- **ТЕКСТ ДЛЯ ЧТЕНИЯ**:
━━━━━━━━━━

Выбрать главу

Бейтсон, автор теории двойной связи, как профессиональный антрополог не мог не заметить мифологичности шизофренического переживания — в смысле выстраивания бреда по классическому сценарию инициации (то есть по схеме универсального мономифа). Поэтому неудивительно, что он начал рассмотрение шизофрении именно с того, к чему мы подошли только сейчас, после последовательного рассмотрения генезиса болезни. Но зато сейчас мы уже вполне можем понять бейтсоновское описание шизофрении, которое для него изначально лежало на поверхности.

По-видимому, будучи низвергнутым в состояние психоза, пациент должен проделать определенный путь. Он, так сказать, пускается в некое первооткрывательское путешествие, которое будет завершено лишь по его возвращении в нормальный мир, в который он вернется с прозрениями, весьма отличными от тех, которыми обладают живущие в этом мире, никогда не отправлявшиеся в подобное путешествие. Некогда начавшись, шизофренический эпизод, по-видимому, имеет такой же определенный ход, как и церемониал инициации смерть и новое рождение… С точки зрения такой картины, спонтанная ремиссия не вызывает вопросов. Она является лишь конечным и естественным итогом общего процесса. Нужно же объяснять неудачу многих, предпринявших такое путешествие, при возвращении из него202.

Поставив диагноз больному обществу, Лэнг приходит к тому, что шизофренический уход в себя объявляет естественным и даже желательным. Отсюда становятся понятными его радикальные суждения.

Возможно, наше общество само стало плохо функционировать, и некоторые формы шизофренического отчуждения от отчуждения общества могут обладать социобиологической функцией, которую мы еще не распознали203.

━━━━━━━━━━

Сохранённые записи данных

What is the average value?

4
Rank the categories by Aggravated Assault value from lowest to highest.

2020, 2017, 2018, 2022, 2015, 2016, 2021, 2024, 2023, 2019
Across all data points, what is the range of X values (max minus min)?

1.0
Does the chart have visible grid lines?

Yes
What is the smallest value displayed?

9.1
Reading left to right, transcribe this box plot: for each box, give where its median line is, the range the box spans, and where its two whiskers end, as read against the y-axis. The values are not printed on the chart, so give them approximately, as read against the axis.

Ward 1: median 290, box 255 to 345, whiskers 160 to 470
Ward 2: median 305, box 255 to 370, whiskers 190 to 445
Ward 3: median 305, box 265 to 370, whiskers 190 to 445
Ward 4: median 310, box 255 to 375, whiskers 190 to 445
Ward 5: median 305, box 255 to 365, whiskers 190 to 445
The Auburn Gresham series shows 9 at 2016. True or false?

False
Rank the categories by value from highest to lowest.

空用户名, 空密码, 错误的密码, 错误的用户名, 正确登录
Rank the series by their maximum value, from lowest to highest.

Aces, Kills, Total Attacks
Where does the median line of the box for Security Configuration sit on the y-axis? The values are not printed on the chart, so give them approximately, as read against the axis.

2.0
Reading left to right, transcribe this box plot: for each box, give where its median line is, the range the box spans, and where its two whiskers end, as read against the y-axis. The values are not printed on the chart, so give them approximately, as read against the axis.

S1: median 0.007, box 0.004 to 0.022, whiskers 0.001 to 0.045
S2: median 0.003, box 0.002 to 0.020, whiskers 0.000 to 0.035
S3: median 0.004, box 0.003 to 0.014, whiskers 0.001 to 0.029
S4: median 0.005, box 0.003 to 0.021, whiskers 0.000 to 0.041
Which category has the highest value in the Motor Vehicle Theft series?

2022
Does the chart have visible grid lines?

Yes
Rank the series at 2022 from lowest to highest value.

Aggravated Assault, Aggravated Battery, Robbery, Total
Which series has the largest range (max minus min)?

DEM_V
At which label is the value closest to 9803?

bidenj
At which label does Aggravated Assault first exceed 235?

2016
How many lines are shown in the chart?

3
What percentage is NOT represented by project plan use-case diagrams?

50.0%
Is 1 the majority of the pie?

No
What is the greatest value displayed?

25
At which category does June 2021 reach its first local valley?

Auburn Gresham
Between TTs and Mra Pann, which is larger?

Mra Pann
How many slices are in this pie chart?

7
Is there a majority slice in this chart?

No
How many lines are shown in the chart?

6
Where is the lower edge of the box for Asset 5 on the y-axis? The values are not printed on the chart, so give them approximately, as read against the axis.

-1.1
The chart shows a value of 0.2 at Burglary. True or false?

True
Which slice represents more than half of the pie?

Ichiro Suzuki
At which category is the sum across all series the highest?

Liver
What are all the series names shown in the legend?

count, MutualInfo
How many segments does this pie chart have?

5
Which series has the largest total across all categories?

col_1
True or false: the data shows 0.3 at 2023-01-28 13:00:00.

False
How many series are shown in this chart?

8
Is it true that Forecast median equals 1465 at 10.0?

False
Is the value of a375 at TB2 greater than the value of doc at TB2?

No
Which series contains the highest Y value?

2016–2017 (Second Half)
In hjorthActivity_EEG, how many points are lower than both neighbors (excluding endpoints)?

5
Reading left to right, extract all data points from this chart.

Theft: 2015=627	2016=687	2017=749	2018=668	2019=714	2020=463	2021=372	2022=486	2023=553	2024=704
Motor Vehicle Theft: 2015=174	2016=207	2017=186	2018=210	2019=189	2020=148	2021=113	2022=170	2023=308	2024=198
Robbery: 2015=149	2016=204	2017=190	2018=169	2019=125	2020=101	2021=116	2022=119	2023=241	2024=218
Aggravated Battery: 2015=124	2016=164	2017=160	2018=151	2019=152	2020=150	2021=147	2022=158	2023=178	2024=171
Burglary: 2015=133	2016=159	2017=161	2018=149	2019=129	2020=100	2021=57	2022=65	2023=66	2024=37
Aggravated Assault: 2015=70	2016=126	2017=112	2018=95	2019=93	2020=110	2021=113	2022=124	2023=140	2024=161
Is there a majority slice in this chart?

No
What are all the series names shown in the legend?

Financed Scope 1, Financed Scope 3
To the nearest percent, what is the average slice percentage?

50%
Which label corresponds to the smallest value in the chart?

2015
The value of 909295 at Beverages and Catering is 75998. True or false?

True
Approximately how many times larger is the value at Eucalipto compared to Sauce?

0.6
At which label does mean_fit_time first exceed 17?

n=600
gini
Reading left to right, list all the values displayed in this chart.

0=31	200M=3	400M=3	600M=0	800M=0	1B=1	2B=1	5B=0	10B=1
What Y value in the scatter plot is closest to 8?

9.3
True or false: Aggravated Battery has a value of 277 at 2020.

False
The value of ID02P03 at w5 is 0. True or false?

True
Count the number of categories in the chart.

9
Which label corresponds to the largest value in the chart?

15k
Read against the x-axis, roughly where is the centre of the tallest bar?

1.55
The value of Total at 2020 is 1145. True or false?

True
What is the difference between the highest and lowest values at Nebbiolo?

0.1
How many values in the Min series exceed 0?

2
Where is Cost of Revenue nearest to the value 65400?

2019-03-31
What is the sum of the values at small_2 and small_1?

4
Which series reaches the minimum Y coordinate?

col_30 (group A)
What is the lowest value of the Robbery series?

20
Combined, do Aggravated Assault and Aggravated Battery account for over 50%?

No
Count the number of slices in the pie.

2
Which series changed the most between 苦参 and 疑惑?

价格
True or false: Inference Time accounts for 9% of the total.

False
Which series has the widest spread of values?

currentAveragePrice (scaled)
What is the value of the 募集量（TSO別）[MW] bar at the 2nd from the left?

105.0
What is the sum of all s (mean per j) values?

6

━━━━━━━━━━

- **ЗАДАНИЕ**:
Отредактируйте текст о шизофрении: воспроизведите его, начиная со слов «Возможно, наше общество» и далее вплоть до слов «еще не распознали203.», заменив «социобиологической» на «эволюционной».

- **ОТВЕТ НА ЗАДАНИЕ**:
Возможно, наше общество само стало плохо функционировать, и некоторые формы шизофренического отчуждения от отчуждения общества могут обладать эволюционной функцией, которую мы еще не распознали203.